Saved entries:

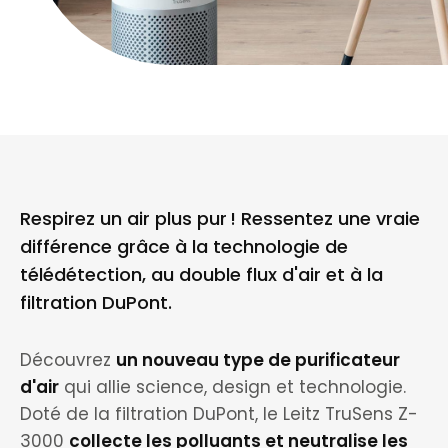
Respirez un air plus pur ! Ressentez une vraie
différence grâce à la technologie de
télédétection, au double flux d'air et à la
filtration DuPont.
Découvrez
un nouveau type de purificateur
d'air
qui allie science, design et technologie.
Doté de la filtration DuPont, le Leitz TruSens Z-
3000
collecte les polluants et neutralise les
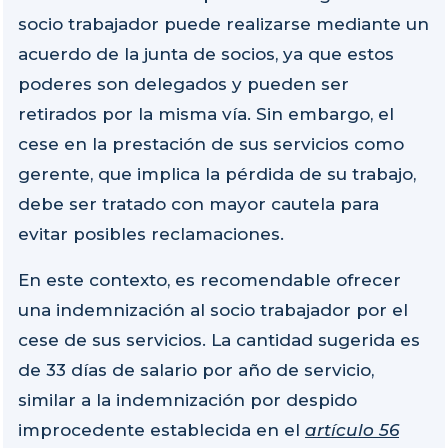
socio trabajador puede realizarse mediante un
acuerdo de la junta de socios, ya que estos
poderes son delegados y pueden ser
retirados por la misma vía. Sin embargo, el
cese en la prestación de sus servicios como
gerente, que implica la pérdida de su trabajo,
debe ser tratado con mayor cautela para
evitar posibles reclamaciones.
En este contexto, es recomendable ofrecer
una indemnización al socio trabajador por el
cese de sus servicios. La cantidad sugerida es
de 33 días de salario por año de servicio,
similar a la indemnización por despido
improcedente establecida en el
artículo 56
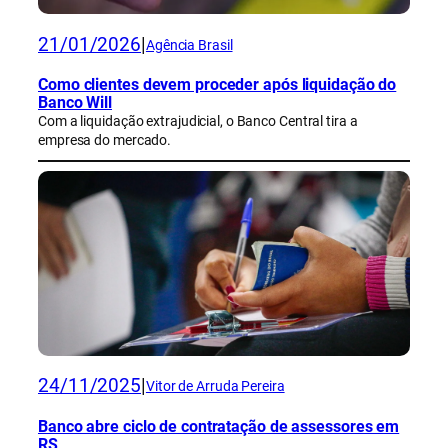
21/01/2026
|
Agência Brasil
Como clientes devem proceder após liquidação do
Banco Will
Com a liquidação extrajudicial, o Banco Central tira a
empresa do mercado.
24/11/2025
|
Vitor de Arruda Pereira
Banco abre ciclo de contratação de assessores em
RS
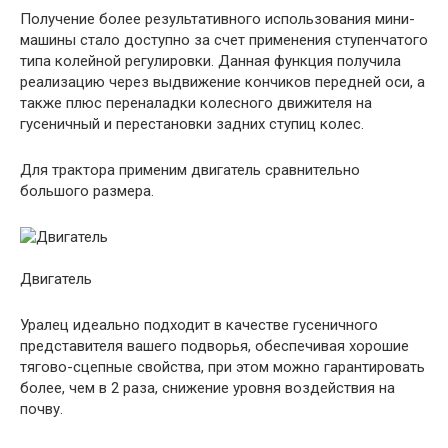
Получение более результативного использования мини-
машины стало доступно за счет применения ступенчатого
типа колейной регулировки. Данная функция получила
реализацию через выдвижение кончиков передней оси, а
также плюс переналадки колесного движителя на
гусеничный и перестановки задних ступиц колес.
Для трактора применим двигатель сравнительно
большого размера.
Двигатель
Уралец идеально подходит в качестве гусеничного
представителя вашего подворья, обеспечивая хорошие
тягово-сцепные свойства, при этом можно гарантировать
более, чем в 2 раза, снижение уровня воздействия на
почву.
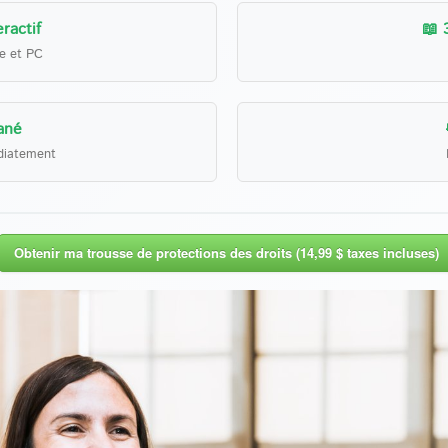
ractif
📖 
le et PC
ané
diatement
Obtenir ma trousse de protections des droits (14,99 $ taxes incluses)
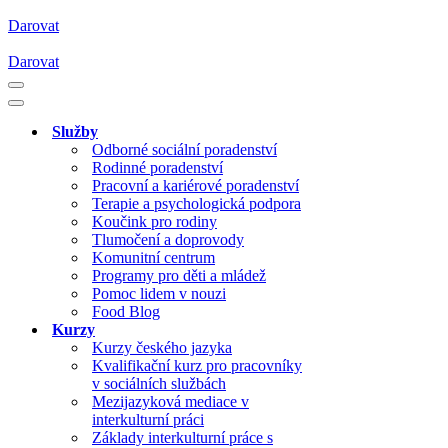
Darovat
Darovat
Navigační
menu
Navigační
menu
Služby
Odborné sociální poradenství
Rodinné poradenství
Pracovní a kariérové poradenství
Terapie a psychologická podpora
Koučink pro rodiny
Tlumočení a doprovody
Komunitní centrum
Programy pro děti a mládež
Pomoc lidem v nouzi
Food Blog
Kurzy
Kurzy českého jazyka
Kvalifikační kurz pro pracovníky
v sociálních službách
Mezijazyková mediace v
interkulturní práci
Základy interkulturní práce s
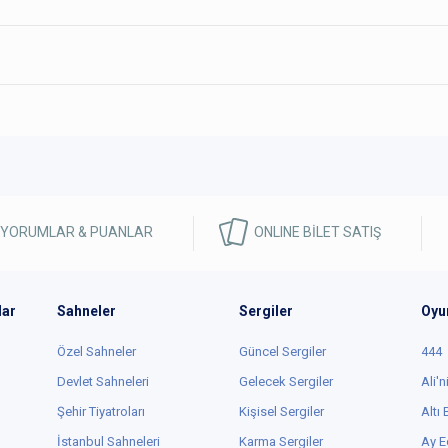
 YORUMLAR & PUANLAR
ONLINE BİLET SATIŞ
lar
Sahneler
Sergiler
Oyu
Özel Sahneler
Güncel Sergiler
444
Devlet Sahneleri
Gelecek Sergiler
Ali'n
Şehir Tiyatroları
Kişisel Sergiler
Altı
İstanbul Sahneleri
Karma Sergiler
Ay E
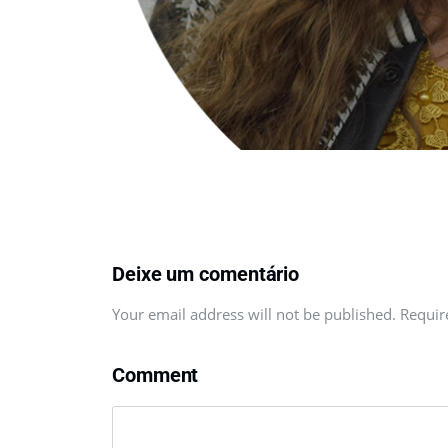
Deixe um comentário
Your email address will not be published. Requi
Comment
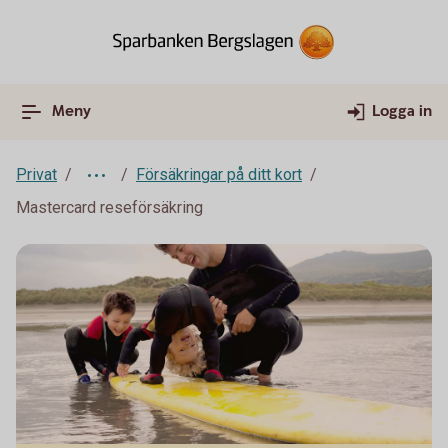
Meny
Logga in
Privat
Försäkringar på ditt kort
Mastercard reseförsäkring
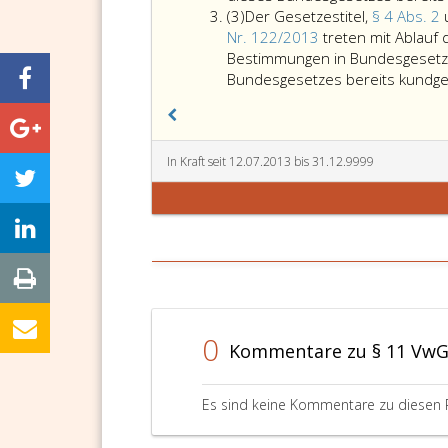
Absatz
(3)
Der Gesetzestitel,
§ 4 Abs. 2
3
Nr. 122/2013
treten mit Ablauf
Bestimmungen in Bundesgesetzen
Bundesgesetzes bereits kundgem
In Kraft seit 12.07.2013 bis 31.12.9999
0
Kommentare zu § 11 Vw
Es sind keine Kommentare zu diesen 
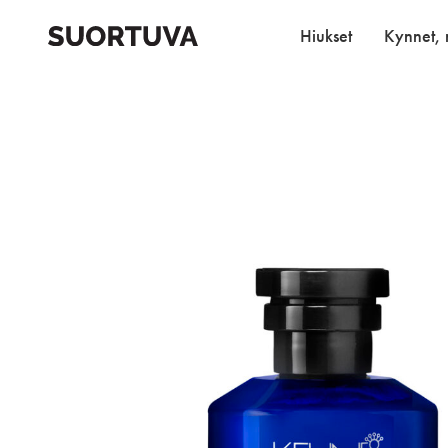
Skip
to
Hiukset
Kynnet, r
content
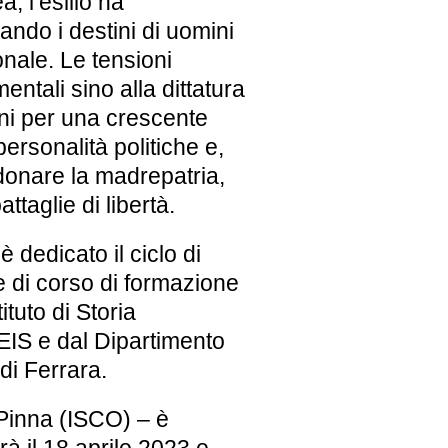
, l’esilio ha
ndo i destini di uomini
onale.
Le tensioni
mentali sino alla dittatura
oni per una crescente
personalità politiche e,
ndonare la madrepatria,
ttaglie di libertà.
è dedicato il
ciclo di
e di corso di formazione
tituto di Storia
EIS
e dal
Dipartimento
 di Ferrara
.
 Pinna (ISCO) – è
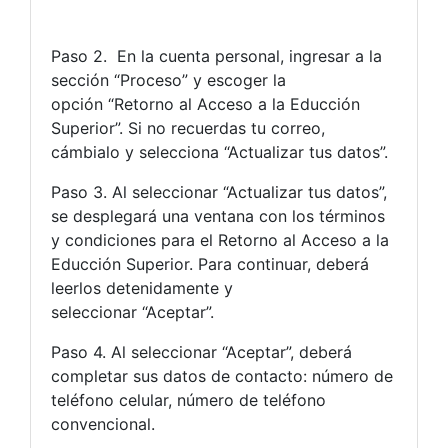
Paso 2. En la cuenta personal, ingresar a la
sección “Proceso” y escoger la
opción “Retorno al Acceso a la Educción
Superior”. Si no recuerdas tu correo,
cámbialo y selecciona “Actualizar tus datos”.
Paso 3. Al seleccionar “Actualizar tus datos”,
se desplegará una ventana con los términos
y condiciones para el Retorno al Acceso a la
Educción Superior. Para continuar, deberá
leerlos detenidamente y
seleccionar “Aceptar”.
Paso 4. Al seleccionar “Aceptar”, deberá
completar sus datos de contacto: número de
teléfono celular, número de teléfono
convencional.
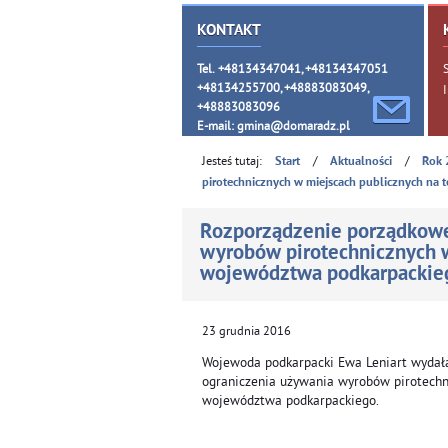
KONTAKT
Tel. +48134347041, +48134347051
+48134255700, +48883083049,
+48883083096
E-mail:
gmina@domaradz.pl
Jesteś tutaj:
/
/
Start
Aktualności
Rok 
pirotechnicznych w miejscach publicznych na
Rozporządzenie porządkowe
wyrobów pirotechnicznych w
województwa podkarpackie
23
grudnia
2016
Wojewoda podkarpacki Ewa Leniart wydał
ograniczenia używania wyrobów pirotechn
województwa podkarpackiego.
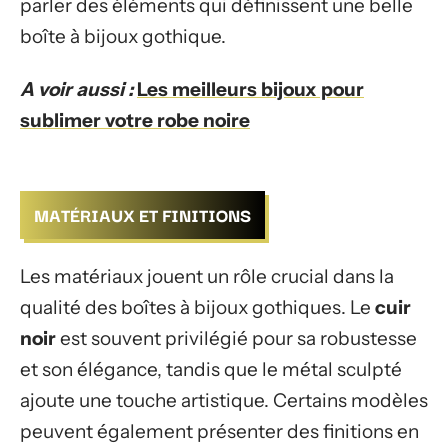
parler des éléments qui définissent une belle
boîte à bijoux gothique.
A voir aussi :
Les meilleurs bijoux pour
sublimer votre robe noire
MATÉRIAUX ET FINITIONS
Les matériaux jouent un rôle crucial dans la
qualité des boîtes à bijoux gothiques. Le
cuir
noir
est souvent privilégié pour sa robustesse
et son élégance, tandis que le métal sculpté
ajoute une touche artistique. Certains modèles
peuvent également présenter des finitions en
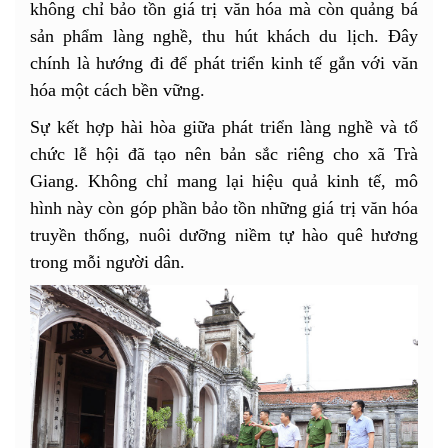
không chỉ bảo tồn giá trị văn hóa mà còn quảng bá
sản phẩm làng nghề, thu hút khách du lịch. Đây
chính là hướng đi để phát triển kinh tế gắn với văn
hóa một cách bền vững.
Sự kết hợp hài hòa giữa phát triển làng nghề và tổ
chức lễ hội đã tạo nên bản sắc riêng cho xã Trà
Giang. Không chỉ mang lại hiệu quả kinh tế, mô
hình này còn góp phần bảo tồn những giá trị văn hóa
truyền thống, nuôi dưỡng niềm tự hào quê hương
trong mỗi người dân.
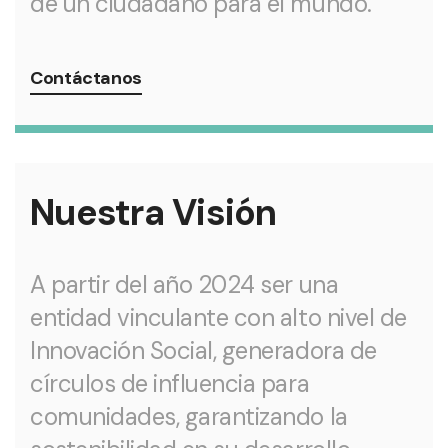
de un ciudadano para el mundo.
Contáctanos
Nuestra Visión
A partir del año 2024 ser una
entidad vinculante con alto nivel de
Innovación Social, generadora de
círculos de influencia para
comunidades, garantizando la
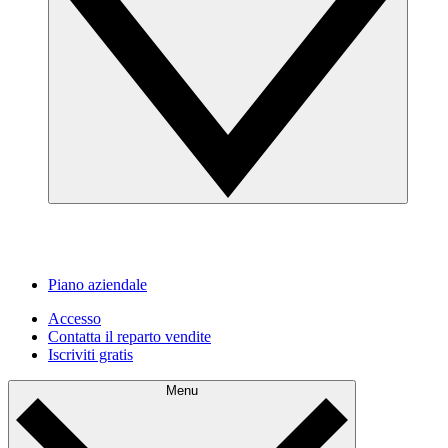
Piano aziendale
Accesso
Contatta il reparto vendite
Iscriviti gratis
Menu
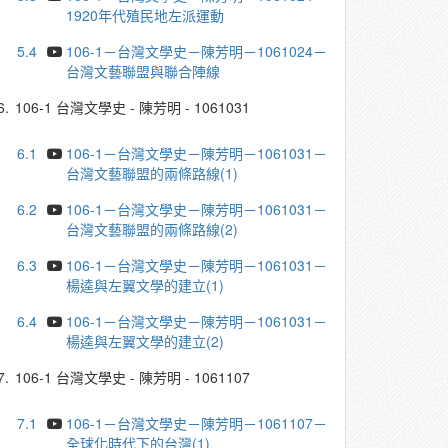
1920年代殖民地左派運動
5.4
106-1－台灣文學史－陳芳明－1061024－
台灣文藝聯盟與聯合陣線
6.
106-1 台灣文學史 - 陳芳明 - 1061031
6.1
106-1－台灣文學史－陳芳明－1061031－
台灣文藝聯盟的兩條路線(1)
6.2
106-1－台灣文學史－陳芳明－1061031－
台灣文藝聯盟的兩條路線(2)
6.3
106-1－台灣文學史－陳芳明－1061031－
楊逵與左翼文學的建立(1)
6.4
106-1－台灣文學史－陳芳明－1061031－
楊逵與左翼文學的建立(2)
7.
106-1 台灣文學史 - 陳芳明 - 1061107
7.1
106-1－台灣文學史－陳芳明－1061107－
全球化時代下的台灣(1)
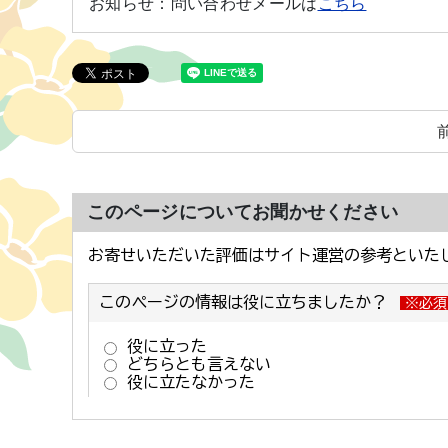
お知らせ：
問い合わせメールは
こちら
このページについてお聞かせください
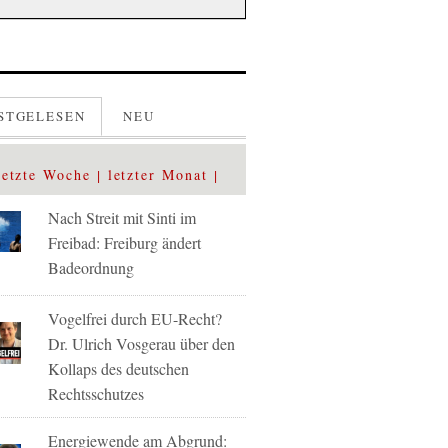
STGELESEN
NEU
letzte Woche
letzter Monat
Nach Streit mit Sinti im
Freibad: Freiburg ändert
Badeordnung
Vogelfrei durch EU-Recht?
Dr. Ulrich Vosgerau über den
Kollaps des deutschen
Rechtsschutzes
Energiewende am Abgrund:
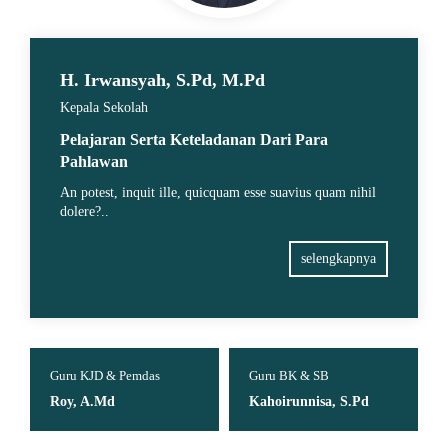
H. Irwansyah, S.Pd, M.Pd
Kepala Sekolah
Pelajaran Serta Keteladanan Dari Para
Pahlawan
An potest, inquit ille, quicquam esse suavius quam nihil
dolere?..
selengkapnya
Guru KJD & Pemdas
Guru BK & SB
Roy, A.Md
Kahoirunnisa, S.Pd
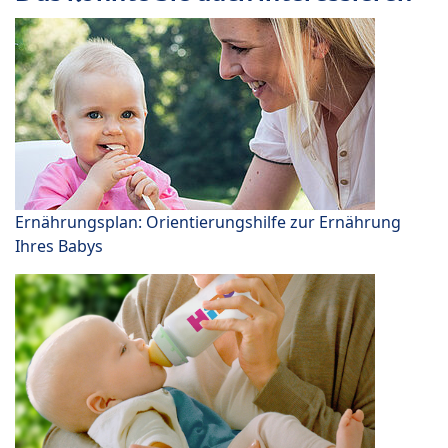
Ernährungsplan: Orientierungshilfe zur Ernährung
Ihres Babys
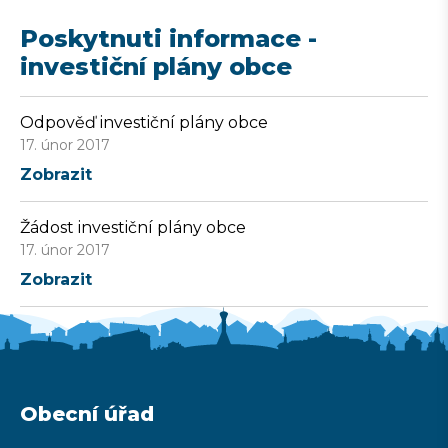
Poskytnuti informace -
investiční plány obce
Odpověď investiční plány obce
17. únor 2017
Zobrazit
Žádost investiční plány obce
17. únor 2017
Zobrazit
Obecní úřad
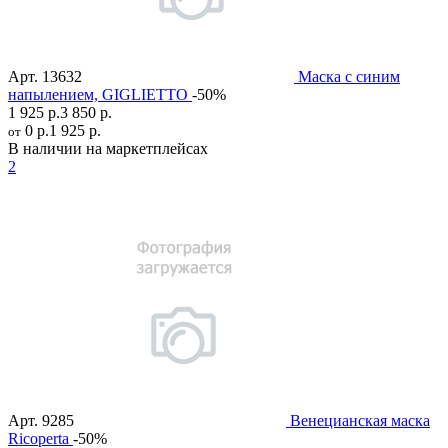
Арт.
13632
Маска с синим
напылением, GIGLIETTO
-50%
1 925 р.
3 850 р.
0 р.
1 925 р.
от
В наличии на маркетплейсах
2
Арт.
9285
Венецианская маска
Ricoperta
-50%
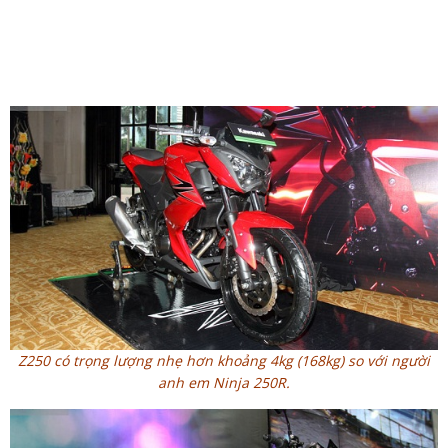
Z250 có trọng lượng nhẹ hơn khoảng 4kg (168kg) so với người
anh em Ninja 250R.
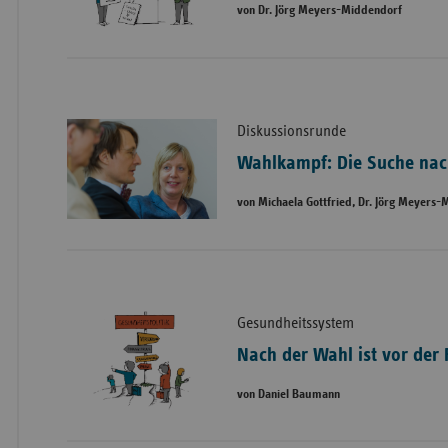
von Dr. Jörg Meyers-Middendorf
Diskussionsrunde
Wahlkampf: Die Suche na
von Michaela Gottfried, Dr. Jörg Meyers
Gesundheitssystem
Nach der Wahl ist vor der
von Daniel Baumann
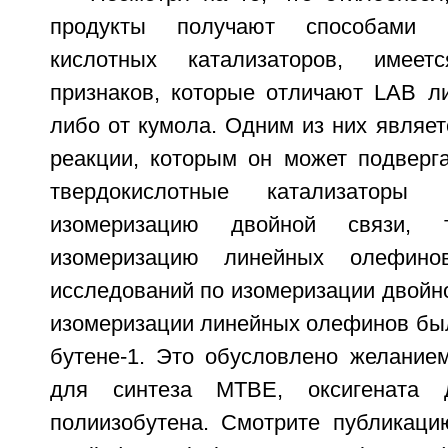
продукты получают способами 
кислотных катализаторов, имее
признаков, которые отличают LAB ли
либо от кумола. Одним из них являе
реакции, которым он может подверга
твердокислотные катализаторы 
изомеризацию двойной связи, 
изомеризацию линейных олефино
исследований по изомеризации двойно
изомеризации линейных олефинов был
бутене-1. Это обусловлено желанием
для синтеза МТВЕ, оксигената 
полиизобутена. Смотрите публикаци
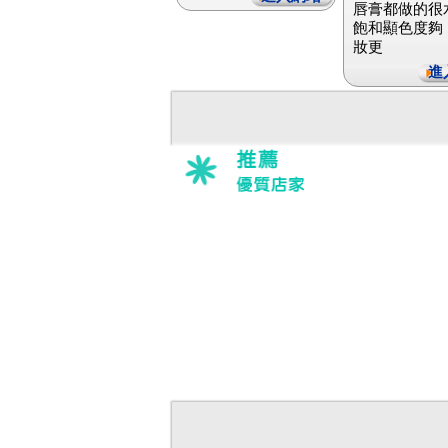
唇膏都做的很
飽和顯色度夠
妝更
進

* [To-do item] Only the lines from the one that holds "В наличии на маркетплейсах" through the end of the records above should be printed again, exactly as they are. Leave out the pictures.

* [Solution to the exercise]
В наличии на маркетплейсах
2
Арт.
9285
Венецианская маска
Ricoperta
-50%
Z250 có trọng lượng nhẹ hơn khoảng 4kg (168kg) so với người
anh em Ninja 250R.
von Dr. Jörg Meyers-Middendorf
Diskussionsrunde
Wahlkampf: Die Suche na
von Michaela Gottfried, Dr. Jörg Meyers
Gesundheitssystem
Nach der Wahl ist vor der
von Daniel Baumann
продукты получают способами 
кислотных катализаторов, имее
признаков, которые отличают LAB ли
либо от кумола. Одним из них являе
реакции, которым он может подверга
твердокислотные катализаторы 
изомеризацию двойной связи, 
изомеризацию линейных олефино
исследований по изомеризации двойно
изомеризации линейных олефинов был
бутене-1. Это обусловлено желанием
для синтеза МТВЕ, оксигената 
полиизобутена. Смотрите публикаци
唇膏都做的很
飽和顯色度夠
妝更
進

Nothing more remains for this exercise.